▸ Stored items
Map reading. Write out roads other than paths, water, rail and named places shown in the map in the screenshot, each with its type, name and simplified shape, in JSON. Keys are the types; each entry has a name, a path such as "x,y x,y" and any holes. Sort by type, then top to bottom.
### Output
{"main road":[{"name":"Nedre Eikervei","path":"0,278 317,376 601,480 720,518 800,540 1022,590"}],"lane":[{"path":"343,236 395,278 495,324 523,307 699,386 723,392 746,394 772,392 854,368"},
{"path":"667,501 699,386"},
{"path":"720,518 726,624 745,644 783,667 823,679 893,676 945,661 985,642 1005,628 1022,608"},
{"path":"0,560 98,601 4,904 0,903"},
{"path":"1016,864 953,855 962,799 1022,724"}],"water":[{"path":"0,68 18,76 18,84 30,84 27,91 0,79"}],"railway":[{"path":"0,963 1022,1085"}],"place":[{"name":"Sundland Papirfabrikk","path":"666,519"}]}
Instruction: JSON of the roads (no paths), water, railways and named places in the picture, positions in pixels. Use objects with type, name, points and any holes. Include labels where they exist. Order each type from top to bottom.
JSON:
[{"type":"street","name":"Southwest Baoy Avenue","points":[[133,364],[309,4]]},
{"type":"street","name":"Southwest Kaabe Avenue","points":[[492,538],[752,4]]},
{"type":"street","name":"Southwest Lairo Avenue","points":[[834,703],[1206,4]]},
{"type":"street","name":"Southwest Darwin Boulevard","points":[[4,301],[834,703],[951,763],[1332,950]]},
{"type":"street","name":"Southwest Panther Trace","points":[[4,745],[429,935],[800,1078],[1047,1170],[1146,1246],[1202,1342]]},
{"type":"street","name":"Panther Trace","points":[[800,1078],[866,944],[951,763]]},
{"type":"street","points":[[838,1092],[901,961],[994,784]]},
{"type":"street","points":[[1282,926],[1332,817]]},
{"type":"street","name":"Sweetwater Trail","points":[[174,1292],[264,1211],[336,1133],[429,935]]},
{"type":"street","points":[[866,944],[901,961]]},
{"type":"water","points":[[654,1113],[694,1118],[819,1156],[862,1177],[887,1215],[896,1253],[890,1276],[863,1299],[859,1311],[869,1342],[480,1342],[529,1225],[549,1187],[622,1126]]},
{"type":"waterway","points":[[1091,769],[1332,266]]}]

▸ TRY IT
Exact copies of all the entries above should be returned.

▸ FINAL ANSWER
Map reading. Write out roads other than paths, water, rail and named places shown in the map in the screenshot, each with its type, name and simplified shape, in JSON. Keys are the types; each entry has a name, a path such as "x,y x,y" and any holes. Sort by type, then top to bottom.
### Output
{"main road":[{"name":"Nedre Eikervei","path":"0,278 317,376 601,480 720,518 800,540 1022,590"}],"lane":[{"path":"343,236 395,278 495,324 523,307 699,386 723,392 746,394 772,392 854,368"},
{"path":"667,501 699,386"},
{"path":"720,518 726,624 745,644 783,667 823,679 893,676 945,661 985,642 1005,628 1022,608"},
{"path":"0,560 98,601 4,904 0,903"},
{"path":"1016,864 953,855 962,799 1022,724"}],"water":[{"path":"0,68 18,76 18,84 30,84 27,91 0,79"}],"railway":[{"path":"0,963 1022,1085"}],"place":[{"name":"Sundland Papirfabrikk","path":"666,519"}]}
Instruction: JSON of the roads (no paths), water, railways and named places in the picture, positions in pixels. Use objects with type, name, points and any holes. Include labels where they exist. Order each type from top to bottom.
JSON:
[{"type":"street","name":"Southwest Baoy Avenue","points":[[133,364],[309,4]]},
{"type":"street","name":"Southwest Kaabe Avenue","points":[[492,538],[752,4]]},
{"type":"street","name":"Southwest Lairo Avenue","points":[[834,703],[1206,4]]},
{"type":"street","name":"Southwest Darwin Boulevard","points":[[4,301],[834,703],[951,763],[1332,950]]},
{"type":"street","name":"Southwest Panther Trace","points":[[4,745],[429,935],[800,1078],[1047,1170],[1146,1246],[1202,1342]]},
{"type":"street","name":"Panther Trace","points":[[800,1078],[866,944],[951,763]]},
{"type":"street","points":[[838,1092],[901,961],[994,784]]},
{"type":"street","points":[[1282,926],[1332,817]]},
{"type":"street","name":"Sweetwater Trail","points":[[174,1292],[264,1211],[336,1133],[429,935]]},
{"type":"street","points":[[866,944],[901,961]]},
{"type":"water","points":[[654,1113],[694,1118],[819,1156],[862,1177],[887,1215],[896,1253],[890,1276],[863,1299],[859,1311],[869,1342],[480,1342],[529,1225],[549,1187],[622,1126]]},
{"type":"waterway","points":[[1091,769],[1332,266]]}]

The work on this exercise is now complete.